The AIA Guide to New York City describes the church as “An ashlar church in the tradition of the others nearby, which antedate 1850. This one conducts services in three languages: English, Spanish and Chinese.”

==Ceiling collapse and renovation==
In 1995 the interior vaulted ceiling of the church collapsed, and 60,000 pounds of plaster fell, breaking through the floor into the basement parish hall. The congregation worshiped for months in a local synagogue, but eventually found the money to repair the floor so that they could worship in the church, albeit in the basement. Because of the great cost of repairing the roof, it was argued that St. Teresa's should be closed. However, the pastor at the time, Father Dennis Sullivan, and his parishioners were determined that St. Teresa's would not close.

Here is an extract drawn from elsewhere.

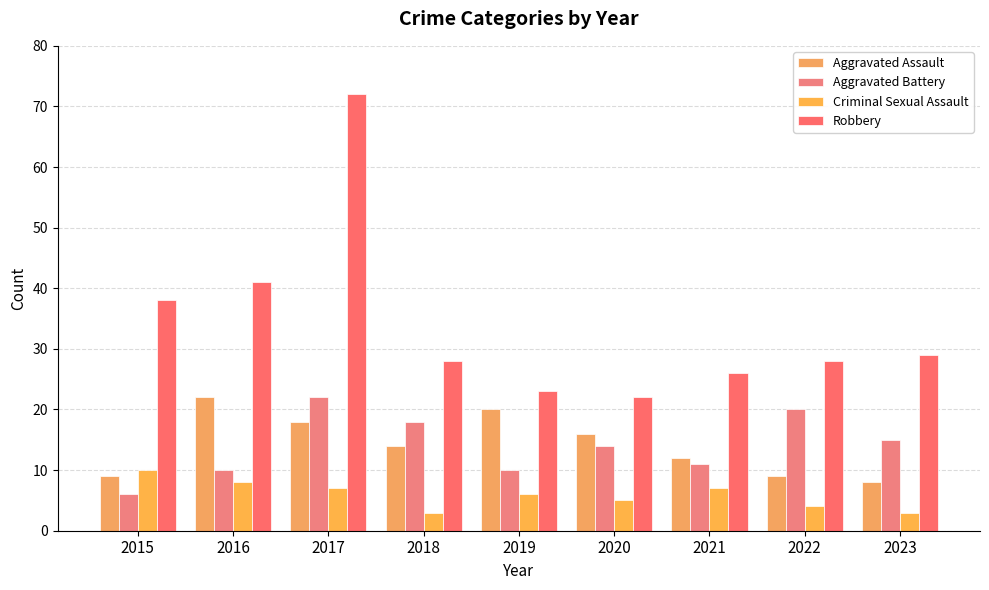

The Criminal Sexual Assault series shows 8 at 2016. True or false?

True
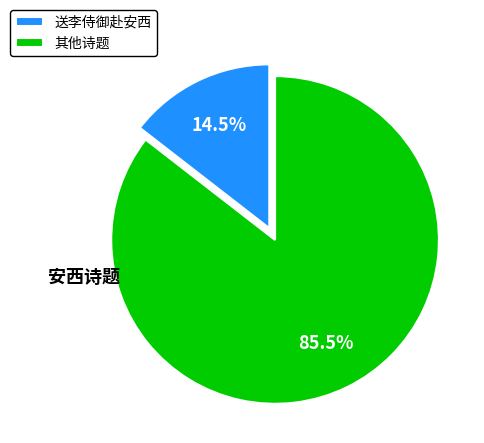

How many segments does this pie chart have?

2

After the school had been condemned and closed in 1942, it had been torn down and eventually become a parking lot, used by the church and neighborhood residents. The late 1990s was a time of rising property values, as New York City began to revitalize and the Lower East Side began to gentrify, so the parish raised the money it needed through the sale of the parking lot and the adjacent air rights. Extensive renovation of the church included a new roof, new interior appointments salvaged from what was left from the old, and the restoration of three murals painted in the 1880s, depicting St. Patrick teaching the pagan kings of Ireland, St. Teresa teaching her sisters and the crucifixion of Christ. The church was reopened in the early winter of 2002 and rededicated by Edward Cardinal Egan, the Archbishop of New York, in early 2003.

Monsignor Sullivan left St. Teresa's in July 2003 and was followed by Father Donald Baker who served as pastor from 2003 to 2015, followed by Father Jose Serrano. Father Alexis Bastidas is their current pastor.